Mrs. Dunwoody: I should be delighted, as the hon. Gentleman has been a real asset to the debate.

Chris Huhne: I am grateful to the hon. Lady. I agree that we are talking about the rights of British citizens. However, does she agree that those rights are just as important when citizens are outside the country as when they are here? After all, this House has voted in the past to go to war to defend the rights of British citizens abroad. We now have the ability, in part as a result of this treaty, to ensure that there are minimum legal standards for the three quarters of a million British citizens who live in the EU. Does she not agree that those people have rights as well?

Mrs. Dunwoody: I am convinced that the UK has the right to defend its citizens wherever they are. From the age of 16, I lived in perhaps eight or 10 different countries. I had no difficulty conforming with the laws of whichever society I was living in. If I contravened those laws, I expected to pay some penalty, but I also expected, if needs be, to be able to ask the UK Government to come to my defence. However, none of that gives me the right, in this House, to vote away the fundamental rights of the British people.
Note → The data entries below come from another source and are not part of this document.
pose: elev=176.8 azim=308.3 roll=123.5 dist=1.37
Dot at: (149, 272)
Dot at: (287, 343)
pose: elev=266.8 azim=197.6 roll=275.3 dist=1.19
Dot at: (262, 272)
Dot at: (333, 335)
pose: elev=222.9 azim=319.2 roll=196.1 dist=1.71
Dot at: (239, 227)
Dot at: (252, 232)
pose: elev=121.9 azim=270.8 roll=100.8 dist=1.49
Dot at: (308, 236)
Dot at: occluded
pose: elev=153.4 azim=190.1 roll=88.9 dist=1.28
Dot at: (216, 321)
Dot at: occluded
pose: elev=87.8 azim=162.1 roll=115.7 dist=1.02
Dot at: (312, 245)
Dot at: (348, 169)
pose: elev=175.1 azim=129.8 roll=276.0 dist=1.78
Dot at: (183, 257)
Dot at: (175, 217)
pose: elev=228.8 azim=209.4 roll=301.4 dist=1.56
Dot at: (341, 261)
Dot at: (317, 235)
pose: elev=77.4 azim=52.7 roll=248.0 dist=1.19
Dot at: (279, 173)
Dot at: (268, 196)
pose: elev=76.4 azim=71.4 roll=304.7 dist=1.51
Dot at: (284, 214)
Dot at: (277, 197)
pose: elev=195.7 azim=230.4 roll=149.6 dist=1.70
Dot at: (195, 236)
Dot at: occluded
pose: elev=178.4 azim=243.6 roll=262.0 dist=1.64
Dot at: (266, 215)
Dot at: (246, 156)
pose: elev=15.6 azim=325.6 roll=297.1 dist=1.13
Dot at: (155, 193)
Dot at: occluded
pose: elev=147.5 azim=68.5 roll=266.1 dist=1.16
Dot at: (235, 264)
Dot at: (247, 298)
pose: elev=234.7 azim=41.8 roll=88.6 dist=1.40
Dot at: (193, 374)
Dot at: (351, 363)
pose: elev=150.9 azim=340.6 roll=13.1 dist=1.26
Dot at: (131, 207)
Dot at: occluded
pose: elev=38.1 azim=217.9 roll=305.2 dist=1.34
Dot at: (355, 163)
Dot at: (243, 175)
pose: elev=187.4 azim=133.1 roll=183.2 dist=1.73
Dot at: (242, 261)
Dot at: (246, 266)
Mr. Shepherd: The hon. Lady has touched on something that all of us in the Chamber understand. The importance of our justice system is that everyone in this realm, this United Kingdom, who comes within its jurisdiction is, one way or another, able to grasp what the law is. We expect, through the aegis of this House of Commons, to be able to defend our historical and traditional rights under the common law. They go back nearly a thousand years, and they are essential to our very sense of liberty. That may not weigh so strongly with the near-leader of the Liberal Democrat, but it is profoundly important to me and my colleagues.

We understand our legal system and trial by jury, but they are not common to the whole of Europe. We are trying to understand why the Government are prepared for the possibility that the process of consensus will—or may, or could—cause the changes proposed in the treaty to come about. That is why these debates are important—as my honourable friend, the hon. Member for Crewe and Nantwich (Mrs. Dunwoody), has said.


Mrs. Dunwoody: I am grateful to the hon. Gentleman. His commitment to the rights of UK citizens is clear in everything that he says. When we are elected to this House, we have one simple responsibility—to make the law. We try to do that as well as we can: when we make mistakes, we examine what went wrong; when we pass bad laws, we try to alter them. That is what we who are elected to this House do, and I do not accept even the concept that a supranational prosecutor can tell the UK Government that they have not prosecuted EC law sufficiently.

To me, that is simple effrontery. I sat in the European Parliament for year after year, and I never heard the Commission take the question of fraud seriously.